Background: Metal allergy is caused by many factors, including cells, cytokines, chemokines, or the environment. Recent studies suggested semaphorin7A (Sema7A), expressed on activated T cells, is crucial in producing inflammation through α1β1 integrin on monocytes and macrophages. However, the role of Sema7A on keratinocytes in metal allergy is still unclear. In this study, we focused on keratinocytes since they are known as an important player for skin immunity, and analyzed the effect of Sema7A expressed on keratinocytes in the development of metal allergy.
Materials and Methods: Mouse keratinocyte line PAM2.12 cells were treated with NiCl₂ to analyze the expression of Sema7A. Ni allergy was induced in female C57BL/6J mice (6-8 weeks old) with or without Sema7A suppression to confirm if Sema7A is necessary in producing allergic reactions to NiCl₂.
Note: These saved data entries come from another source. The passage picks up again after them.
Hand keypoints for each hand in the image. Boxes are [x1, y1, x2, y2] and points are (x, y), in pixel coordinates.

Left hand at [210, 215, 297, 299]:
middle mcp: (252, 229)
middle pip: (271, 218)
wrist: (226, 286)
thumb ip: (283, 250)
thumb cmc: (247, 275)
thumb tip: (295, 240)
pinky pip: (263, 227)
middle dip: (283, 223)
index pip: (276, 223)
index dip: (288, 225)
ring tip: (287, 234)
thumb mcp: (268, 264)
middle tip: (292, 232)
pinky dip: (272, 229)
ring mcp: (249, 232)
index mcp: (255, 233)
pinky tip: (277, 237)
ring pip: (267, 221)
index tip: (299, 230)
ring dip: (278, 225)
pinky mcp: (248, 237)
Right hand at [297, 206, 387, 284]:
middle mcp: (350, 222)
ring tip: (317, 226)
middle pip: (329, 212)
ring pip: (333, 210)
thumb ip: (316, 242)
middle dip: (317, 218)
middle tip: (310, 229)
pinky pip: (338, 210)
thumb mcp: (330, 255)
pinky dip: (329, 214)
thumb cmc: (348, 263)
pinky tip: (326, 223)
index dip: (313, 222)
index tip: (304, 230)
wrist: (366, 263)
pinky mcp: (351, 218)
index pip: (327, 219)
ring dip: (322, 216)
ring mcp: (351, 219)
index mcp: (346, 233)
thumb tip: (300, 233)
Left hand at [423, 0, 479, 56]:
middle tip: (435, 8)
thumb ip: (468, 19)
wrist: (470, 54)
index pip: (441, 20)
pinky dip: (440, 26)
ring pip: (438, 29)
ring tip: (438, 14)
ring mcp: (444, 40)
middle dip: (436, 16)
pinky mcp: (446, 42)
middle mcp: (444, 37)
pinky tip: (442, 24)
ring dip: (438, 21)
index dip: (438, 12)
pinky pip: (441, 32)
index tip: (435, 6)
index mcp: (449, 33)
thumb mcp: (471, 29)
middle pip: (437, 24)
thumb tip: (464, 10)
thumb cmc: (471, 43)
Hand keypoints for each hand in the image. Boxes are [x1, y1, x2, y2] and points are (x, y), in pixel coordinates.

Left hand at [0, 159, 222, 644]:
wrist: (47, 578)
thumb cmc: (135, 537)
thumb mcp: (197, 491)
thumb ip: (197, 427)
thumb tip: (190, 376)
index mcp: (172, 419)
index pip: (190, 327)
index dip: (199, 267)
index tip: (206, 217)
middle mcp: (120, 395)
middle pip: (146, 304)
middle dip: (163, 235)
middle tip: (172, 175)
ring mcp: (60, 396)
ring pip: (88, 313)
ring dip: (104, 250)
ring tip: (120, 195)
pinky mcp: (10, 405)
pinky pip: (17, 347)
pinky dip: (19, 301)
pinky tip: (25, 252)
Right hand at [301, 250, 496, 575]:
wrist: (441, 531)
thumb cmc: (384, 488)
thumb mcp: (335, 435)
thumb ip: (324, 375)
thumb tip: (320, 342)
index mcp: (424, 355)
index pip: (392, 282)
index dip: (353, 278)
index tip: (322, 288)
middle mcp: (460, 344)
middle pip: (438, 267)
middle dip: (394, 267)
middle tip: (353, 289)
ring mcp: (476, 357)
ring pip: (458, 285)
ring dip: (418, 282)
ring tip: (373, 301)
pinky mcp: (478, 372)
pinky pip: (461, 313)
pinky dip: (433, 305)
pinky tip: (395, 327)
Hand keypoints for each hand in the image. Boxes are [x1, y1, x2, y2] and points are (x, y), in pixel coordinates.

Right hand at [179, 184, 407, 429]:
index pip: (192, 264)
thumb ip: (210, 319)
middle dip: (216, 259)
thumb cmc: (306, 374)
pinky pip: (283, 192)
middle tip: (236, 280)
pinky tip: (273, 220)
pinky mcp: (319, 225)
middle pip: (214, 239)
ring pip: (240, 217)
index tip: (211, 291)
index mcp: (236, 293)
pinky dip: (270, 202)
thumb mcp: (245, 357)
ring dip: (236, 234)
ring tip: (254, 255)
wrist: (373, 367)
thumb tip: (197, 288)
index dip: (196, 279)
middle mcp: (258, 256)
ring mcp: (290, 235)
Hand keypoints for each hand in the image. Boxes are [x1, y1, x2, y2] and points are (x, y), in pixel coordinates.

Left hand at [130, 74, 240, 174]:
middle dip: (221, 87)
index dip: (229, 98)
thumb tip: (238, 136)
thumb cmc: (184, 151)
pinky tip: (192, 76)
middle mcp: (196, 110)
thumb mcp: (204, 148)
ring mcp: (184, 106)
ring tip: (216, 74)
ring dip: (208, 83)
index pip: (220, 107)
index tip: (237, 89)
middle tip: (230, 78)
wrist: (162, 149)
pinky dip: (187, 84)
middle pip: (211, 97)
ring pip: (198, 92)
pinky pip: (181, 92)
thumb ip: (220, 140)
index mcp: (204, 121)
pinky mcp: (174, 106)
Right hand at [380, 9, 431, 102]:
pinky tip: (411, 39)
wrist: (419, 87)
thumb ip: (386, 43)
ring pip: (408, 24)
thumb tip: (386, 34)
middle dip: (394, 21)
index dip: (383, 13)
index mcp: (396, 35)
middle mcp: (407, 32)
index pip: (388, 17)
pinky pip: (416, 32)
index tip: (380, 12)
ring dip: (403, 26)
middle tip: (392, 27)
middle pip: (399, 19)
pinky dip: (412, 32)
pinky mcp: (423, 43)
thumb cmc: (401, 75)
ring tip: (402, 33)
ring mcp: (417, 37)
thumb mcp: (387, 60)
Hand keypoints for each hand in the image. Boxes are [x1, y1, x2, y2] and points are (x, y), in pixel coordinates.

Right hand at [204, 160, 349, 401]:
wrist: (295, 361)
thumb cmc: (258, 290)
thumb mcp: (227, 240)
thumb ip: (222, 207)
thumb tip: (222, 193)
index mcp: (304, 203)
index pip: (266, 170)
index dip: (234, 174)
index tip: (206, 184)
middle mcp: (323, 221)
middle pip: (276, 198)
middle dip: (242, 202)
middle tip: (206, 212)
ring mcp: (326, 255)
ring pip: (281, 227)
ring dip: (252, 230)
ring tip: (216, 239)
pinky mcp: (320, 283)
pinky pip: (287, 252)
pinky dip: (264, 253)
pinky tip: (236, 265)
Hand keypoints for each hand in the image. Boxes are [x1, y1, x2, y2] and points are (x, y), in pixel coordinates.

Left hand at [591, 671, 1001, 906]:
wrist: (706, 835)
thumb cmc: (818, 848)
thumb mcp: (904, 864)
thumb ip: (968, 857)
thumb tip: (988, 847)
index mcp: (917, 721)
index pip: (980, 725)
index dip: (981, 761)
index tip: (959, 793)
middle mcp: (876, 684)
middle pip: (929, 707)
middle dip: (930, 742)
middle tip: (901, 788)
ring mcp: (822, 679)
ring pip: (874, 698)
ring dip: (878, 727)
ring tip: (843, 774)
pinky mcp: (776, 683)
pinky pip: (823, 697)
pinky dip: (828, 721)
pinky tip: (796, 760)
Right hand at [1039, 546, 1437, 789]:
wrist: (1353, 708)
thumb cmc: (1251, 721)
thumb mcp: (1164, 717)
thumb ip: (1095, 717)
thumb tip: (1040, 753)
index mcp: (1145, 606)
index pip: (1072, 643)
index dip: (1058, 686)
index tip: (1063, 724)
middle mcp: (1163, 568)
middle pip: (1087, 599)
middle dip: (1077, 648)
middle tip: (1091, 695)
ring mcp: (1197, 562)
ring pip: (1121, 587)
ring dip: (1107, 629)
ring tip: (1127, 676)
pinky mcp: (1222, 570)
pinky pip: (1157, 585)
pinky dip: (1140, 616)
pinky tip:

Results: NiCl₂ enhanced the expression of Sema7A in a dose and time-dependent manner after 72 hours of stimulation. PAM2.12 produced TNF-α in response to NiCl₂, and this secretion was reduced by Sema7A inhibition. In a mouse model, ear thickness, at 48 hours after NiCl₂ injection, significantly decreased by Sema7A siRNA administration.
Conclusions: Sema7A is essential in producing an allergic reaction to NiCl₂, especially during the effector phase. Since the interaction between Sema7A and α1β1 integrin enhances inflammation in many skin diseases, this interaction may also have possibilities to be a therapeutic target for metal allergy.